О, милый Гамлет, ты рассек мне сердце.
Вообще-то идея с отъездом в Англию представляется здравой – в случае ее реализации трагический финал, может быть, был бы не столь трагичным. Развивая эту позицию, театр уйдет от односторонности изображения зла, у которого надо искать свою правоту, свою логику: лишь на этом пути усиление кровавой драмы будет достигнуто. Следует избежать карикатурности в изображении коронованных особ и их соратников – Полония, Гильденстерна и Розенкранца, Озрика, Вольтиманда и Корнелия.
Очень просто Клавдия объявить "совратителем" вдовы отравленного короля. "Неясно, знала ли королева о том, что Клавдий готовится убить ее мужа", – пишет А. Аникст, один из самых глубоких исследователей творчества Шекспира. Он называет это "неувязкой". Мне же представляется, что в романе "Гамлет" (воображаемый автор Мейерхольд) этой мотивировке суждено было быть разработанной, неясность исчезла бы, как только мы поняли бы, что Королева Гертруда еще при жизни своего первого мужа, допустим, оказалась замеченной во флирте с братом Короля Клавдием. Их нынешний секс имеет историю. Нельзя представить, что измена столь кратковременна – это лишь Гамлету так кажется. А Полоний? Был ли он в курсе? Да, конечно же, был!..
Возможно ли такое допущение? Вполне возможно. И, кстати, оно могло бы не только поставить все вверх дном в этой истории, но многое и объяснить в последующих событиях, рассказанных в пьесе.
________________________
* [Задание] Как будет выглядеть часть фрагмента о «Гамлете», начиная с «Вообще-то идея с» и заканчивая «Вольтиманда и Корнелия.», если заменить в ней «Англию» на «Норвегию»? Приведите эту часть целиком. Строки ниже к фрагменту о «Гамлете» никакого отношения не имеют.

* [Сохранённые строки]
________________________
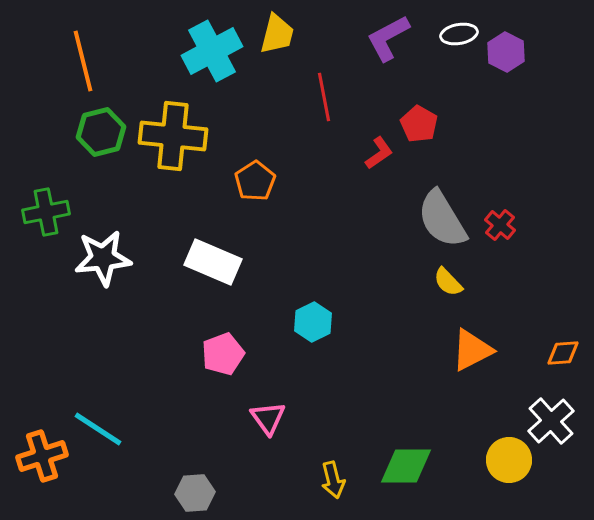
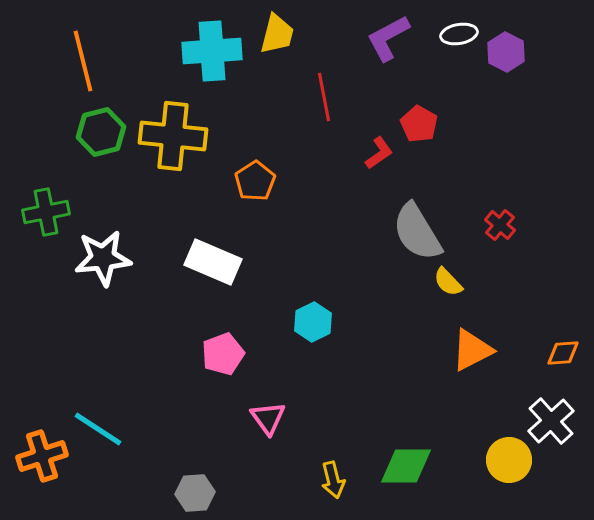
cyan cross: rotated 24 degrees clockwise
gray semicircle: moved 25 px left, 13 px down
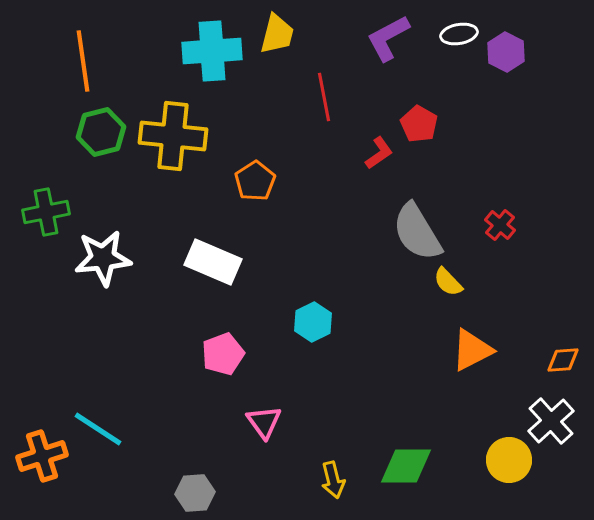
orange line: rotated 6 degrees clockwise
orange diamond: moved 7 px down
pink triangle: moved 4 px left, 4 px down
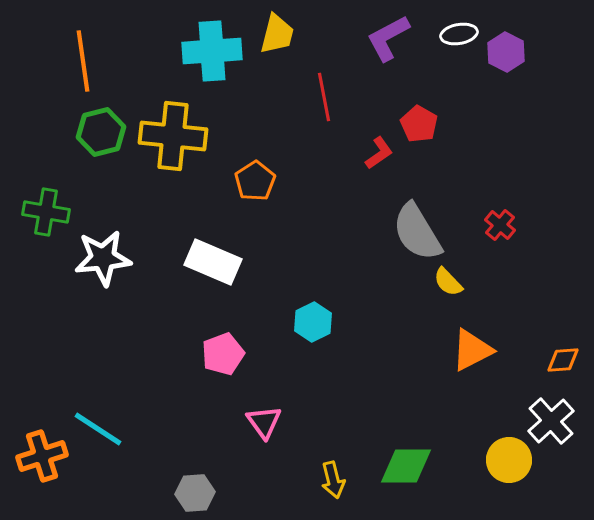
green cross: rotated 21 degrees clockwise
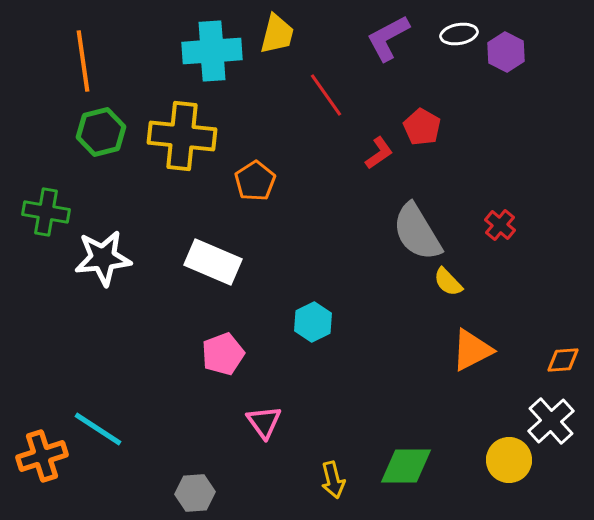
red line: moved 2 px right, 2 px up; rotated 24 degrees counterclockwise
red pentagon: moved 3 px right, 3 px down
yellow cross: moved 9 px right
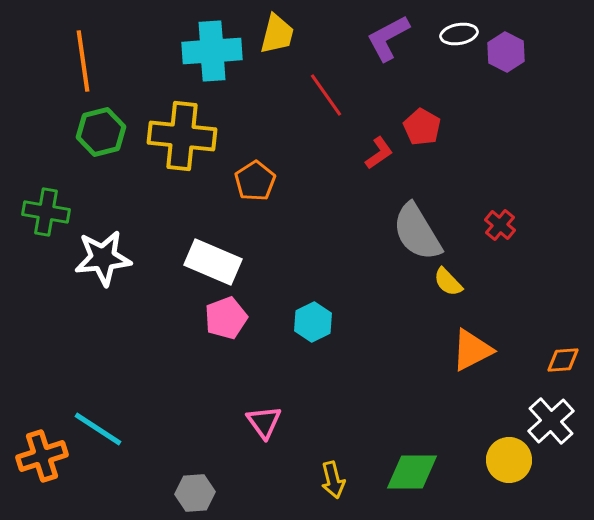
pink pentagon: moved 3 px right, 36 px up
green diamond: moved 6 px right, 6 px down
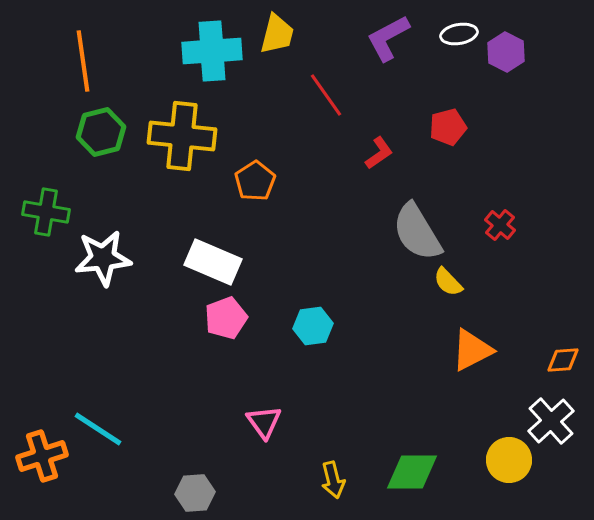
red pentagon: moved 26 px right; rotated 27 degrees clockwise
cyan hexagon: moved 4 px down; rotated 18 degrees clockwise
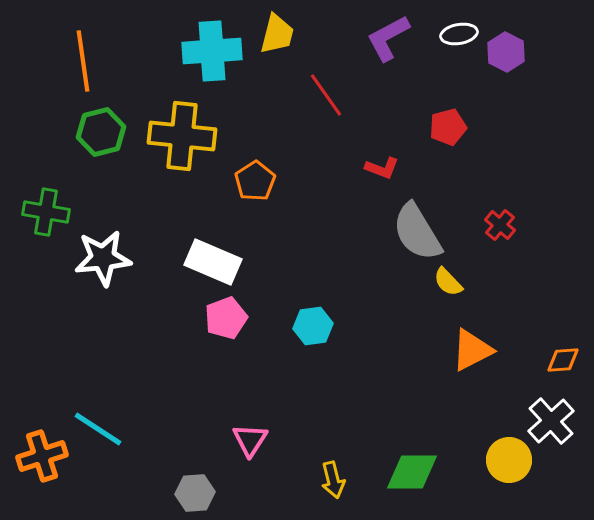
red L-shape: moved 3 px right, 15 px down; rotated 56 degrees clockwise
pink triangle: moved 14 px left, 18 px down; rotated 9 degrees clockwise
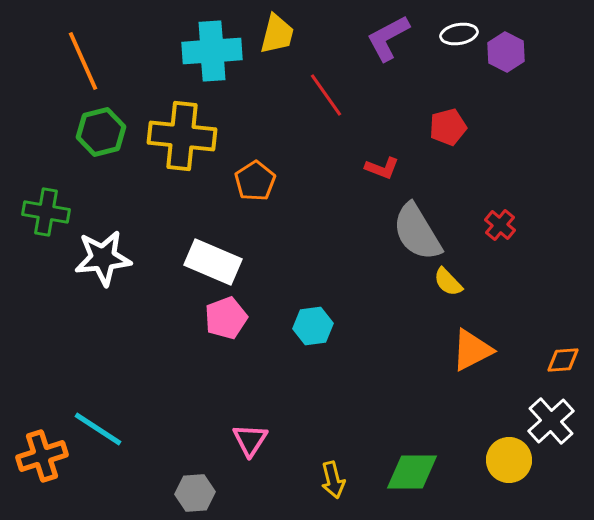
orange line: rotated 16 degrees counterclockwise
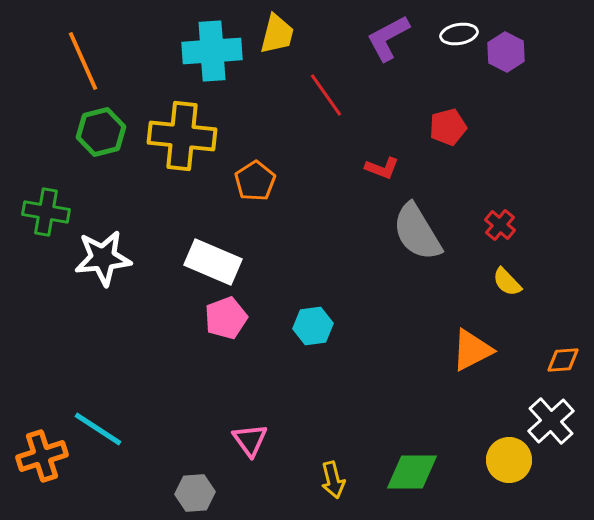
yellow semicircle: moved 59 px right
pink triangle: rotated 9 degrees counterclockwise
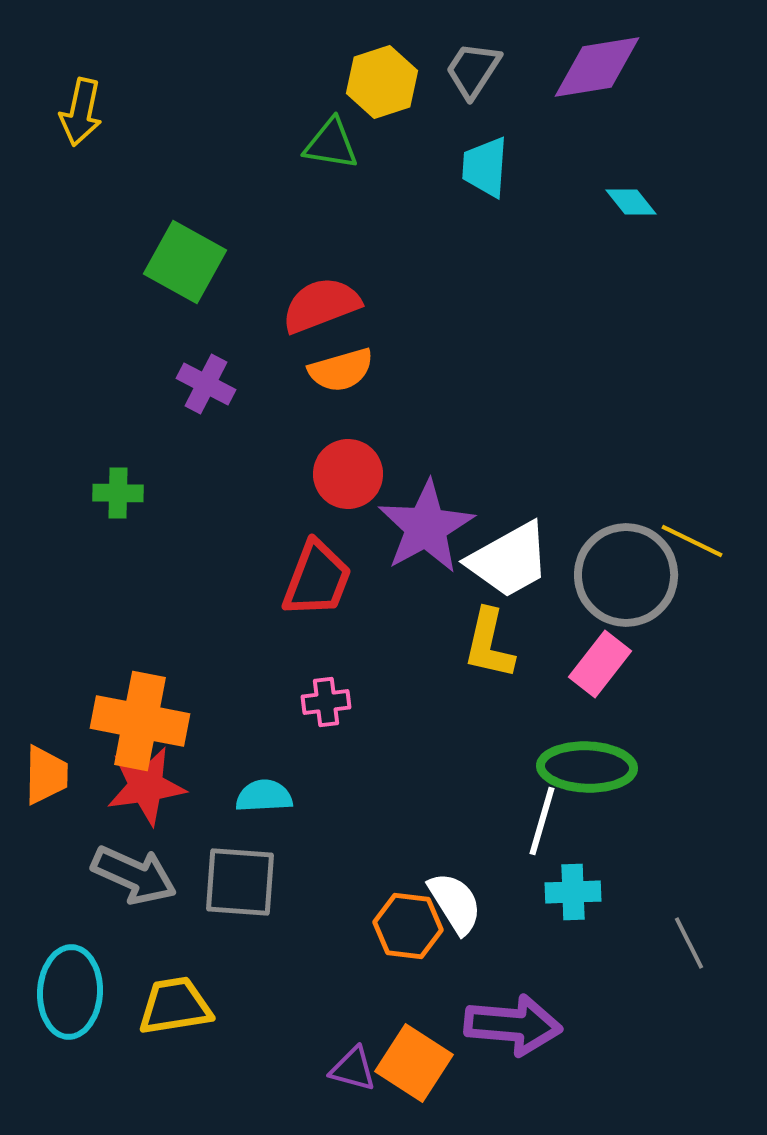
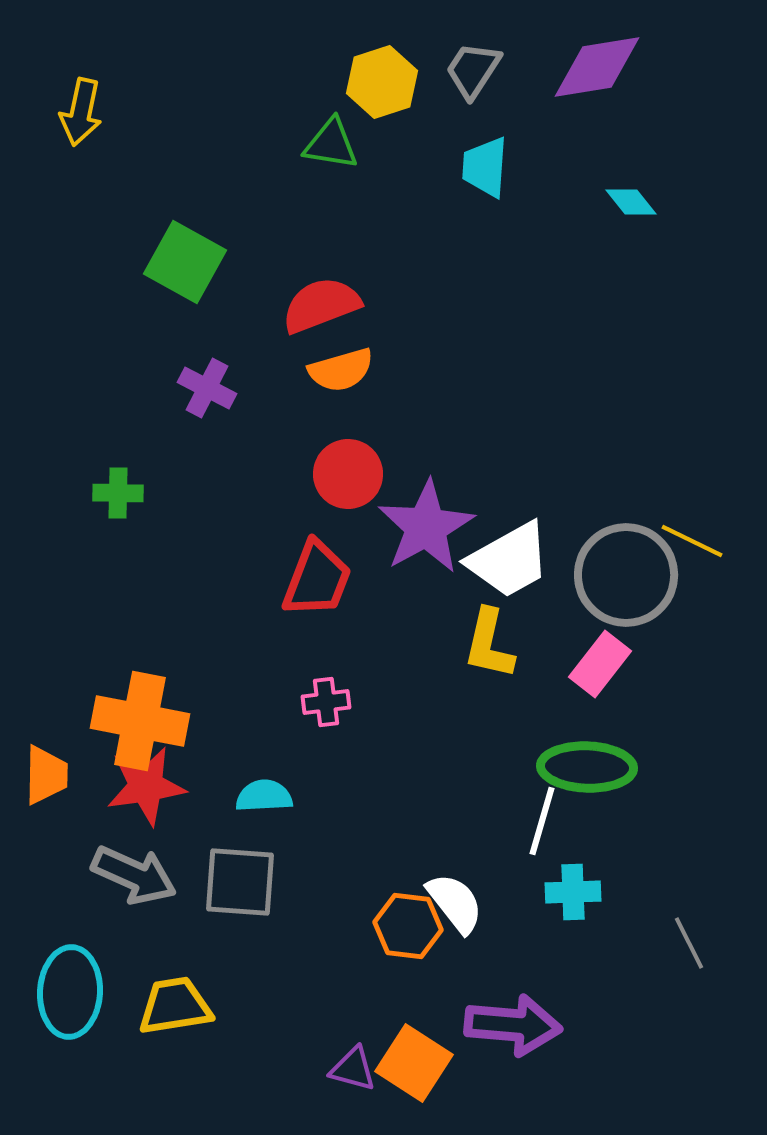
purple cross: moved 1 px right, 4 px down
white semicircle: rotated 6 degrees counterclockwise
________________________
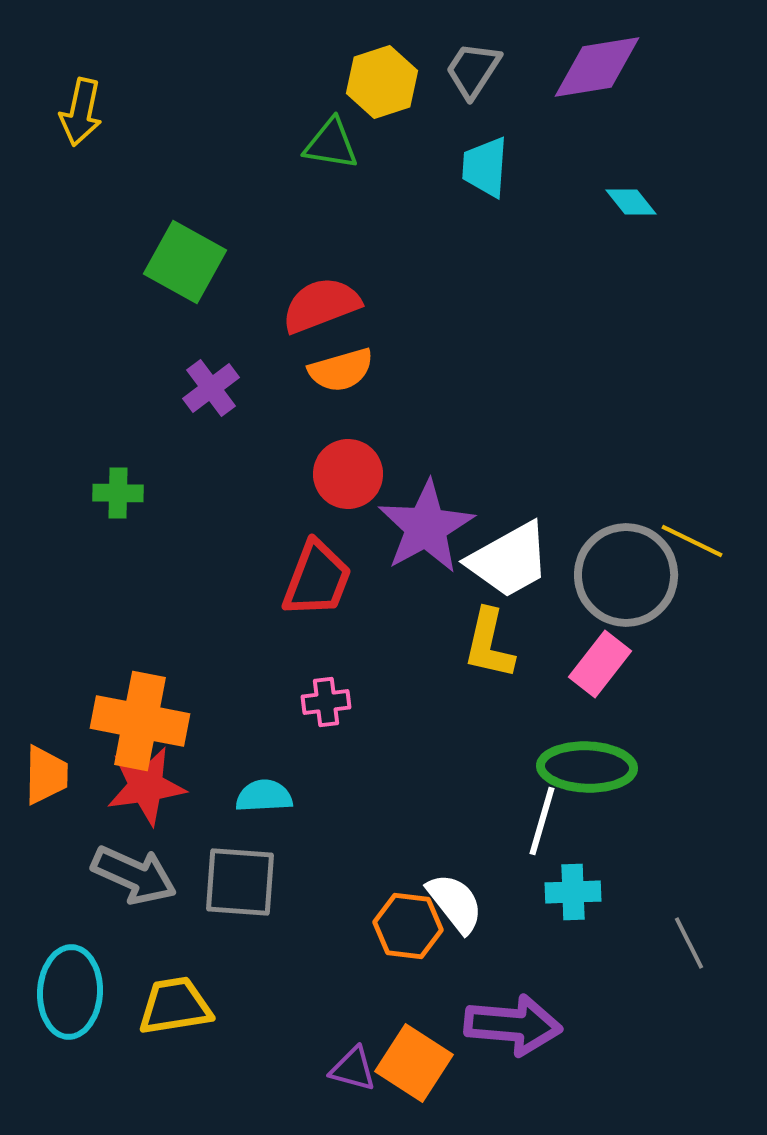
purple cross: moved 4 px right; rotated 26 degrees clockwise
________________________
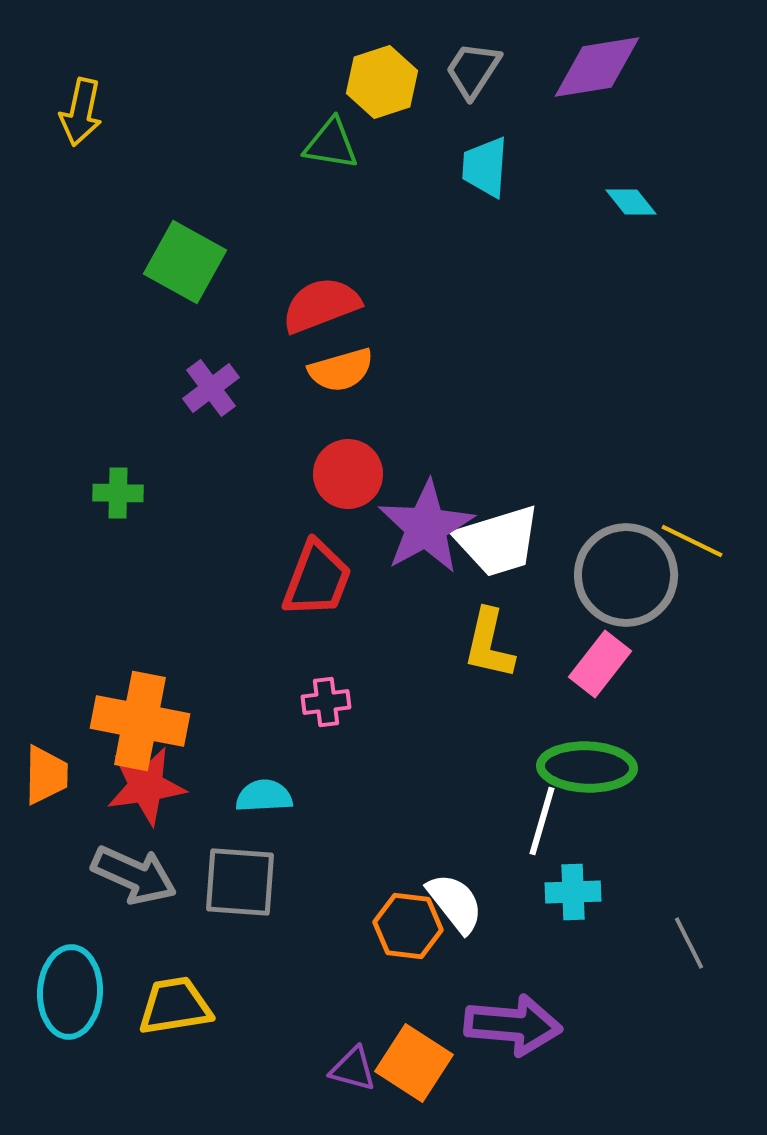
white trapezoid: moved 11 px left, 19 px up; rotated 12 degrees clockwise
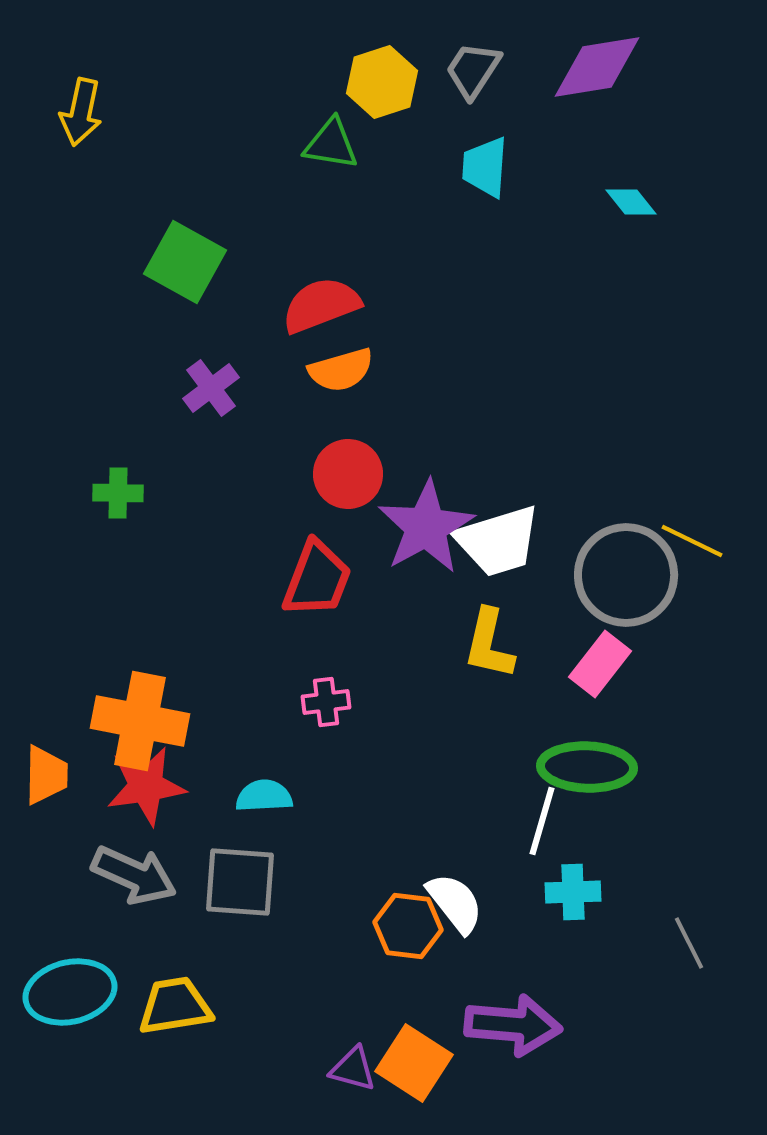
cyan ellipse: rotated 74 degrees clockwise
________________________
* [Ответ]
Вообще-то идея с отъездом в Норвегию представляется здравой – в случае ее реализации трагический финал, может быть, был бы не столь трагичным. Развивая эту позицию, театр уйдет от односторонности изображения зла, у которого надо искать свою правоту, свою логику: лишь на этом пути усиление кровавой драмы будет достигнуто. Следует избежать карикатурности в изображении коронованных особ и их соратников – Полония, Гильденстерна и Розенкранца, Озрика, Вольтиманда и Корнелия.